About this Research Topic
The small phenolic compound salicylic acid (SA) is critical for plant defense against broad spectrum of pathogens. SA is also involved in multi-layered defense responses, from pathogen-associated molecular pattern triggered basal defense, resistance gene-mediated defense, to systemic acquired resistance. Recent decades have witnessed tremendous progress towards our understanding of SA-mediated signaling networks. Many genes have been identified to have direct or indirect effect on SA biosynthesis or to regulate SA accumulation. Several SA receptors have been identified and characterization of these receptors has shed light on the mechanisms of SA-mediated defense signaling, which encompass chromosomal remodeling, DNA repair, epigenetics, to transcriptional reprogramming. SA does not act alone. It engages in crosstalk with other signaling pathways, such as those mediated by other phytohormones, in an agonistic or antagonistic manner, depending on hormones and pathosystems. Besides affecting plant innate immunity, SA has also been implicated in other cellular processes, such as flowering time determination, circadian clock control, and abiotic stress responses, possibly contributing to the regulation of plant development. The multifaceted function of SA makes it critically important to further identify genes involved in SA signaling networks, understand their modes of action, and delineate interactions among the components of SA signaling networks. In addition, genetic manipulation of genes involved in SA signaling networks has also provided a promising approach to enhance disease resistance in economically important plants.

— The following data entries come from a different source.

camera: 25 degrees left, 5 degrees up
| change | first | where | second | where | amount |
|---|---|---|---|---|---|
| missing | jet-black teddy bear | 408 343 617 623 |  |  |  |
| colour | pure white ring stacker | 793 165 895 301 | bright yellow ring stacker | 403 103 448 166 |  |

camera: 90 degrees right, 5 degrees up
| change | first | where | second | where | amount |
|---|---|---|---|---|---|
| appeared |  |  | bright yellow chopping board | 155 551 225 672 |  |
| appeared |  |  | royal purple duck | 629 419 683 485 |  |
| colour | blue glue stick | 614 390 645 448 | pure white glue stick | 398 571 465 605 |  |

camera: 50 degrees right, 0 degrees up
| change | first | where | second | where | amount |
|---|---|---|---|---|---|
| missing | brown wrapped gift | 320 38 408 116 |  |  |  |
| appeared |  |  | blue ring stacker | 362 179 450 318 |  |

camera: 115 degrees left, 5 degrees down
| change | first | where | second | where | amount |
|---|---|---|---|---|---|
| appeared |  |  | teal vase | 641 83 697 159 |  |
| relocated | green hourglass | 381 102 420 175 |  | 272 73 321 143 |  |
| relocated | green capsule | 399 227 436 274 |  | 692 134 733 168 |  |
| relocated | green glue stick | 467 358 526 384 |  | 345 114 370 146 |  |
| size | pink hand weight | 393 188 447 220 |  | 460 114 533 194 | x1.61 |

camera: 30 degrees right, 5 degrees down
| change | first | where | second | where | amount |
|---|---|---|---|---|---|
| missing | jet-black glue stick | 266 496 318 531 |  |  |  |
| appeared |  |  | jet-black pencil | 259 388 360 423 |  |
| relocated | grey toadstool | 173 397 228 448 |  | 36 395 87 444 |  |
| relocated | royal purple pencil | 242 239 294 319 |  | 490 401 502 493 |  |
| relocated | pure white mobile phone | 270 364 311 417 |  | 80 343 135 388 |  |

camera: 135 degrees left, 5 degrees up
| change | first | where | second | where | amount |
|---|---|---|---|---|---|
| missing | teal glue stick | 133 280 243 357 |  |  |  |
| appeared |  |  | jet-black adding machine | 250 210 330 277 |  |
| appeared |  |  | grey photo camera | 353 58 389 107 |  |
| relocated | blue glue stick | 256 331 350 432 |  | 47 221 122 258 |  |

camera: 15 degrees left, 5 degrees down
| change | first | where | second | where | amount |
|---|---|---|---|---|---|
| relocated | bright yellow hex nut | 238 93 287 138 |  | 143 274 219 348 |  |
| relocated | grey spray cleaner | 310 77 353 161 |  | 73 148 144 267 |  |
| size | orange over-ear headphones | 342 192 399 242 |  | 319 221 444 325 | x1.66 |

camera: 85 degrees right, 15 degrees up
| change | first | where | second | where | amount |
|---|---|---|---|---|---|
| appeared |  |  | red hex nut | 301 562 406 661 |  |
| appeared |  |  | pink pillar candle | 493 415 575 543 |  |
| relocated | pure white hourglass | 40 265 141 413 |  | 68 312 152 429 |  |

In this research topic, we welcome you to submit reviews, perspective articles, original research articles, and method papers to highlight recent exciting progress on the understanding of molecular mechanisms underlying SA-mediated defense and SA-crosstalk with other pathways as well as the application of the knowledge of SA defense to increase disease resistance in crop plants. Our research topic can be further subdivided as following:
1. SA biosynthesis and the regulation of SA accumulation.
2. SA signaling: from receptors to downstream signaling components.
3. SA crosstalk with hormone signaling pathways.
4. SA crosstalk with other cellular processes, such as those controlling flowering time and circadian rhythm.
5. Increase disease resistance by manipulation of SA signaling networks in crop plants.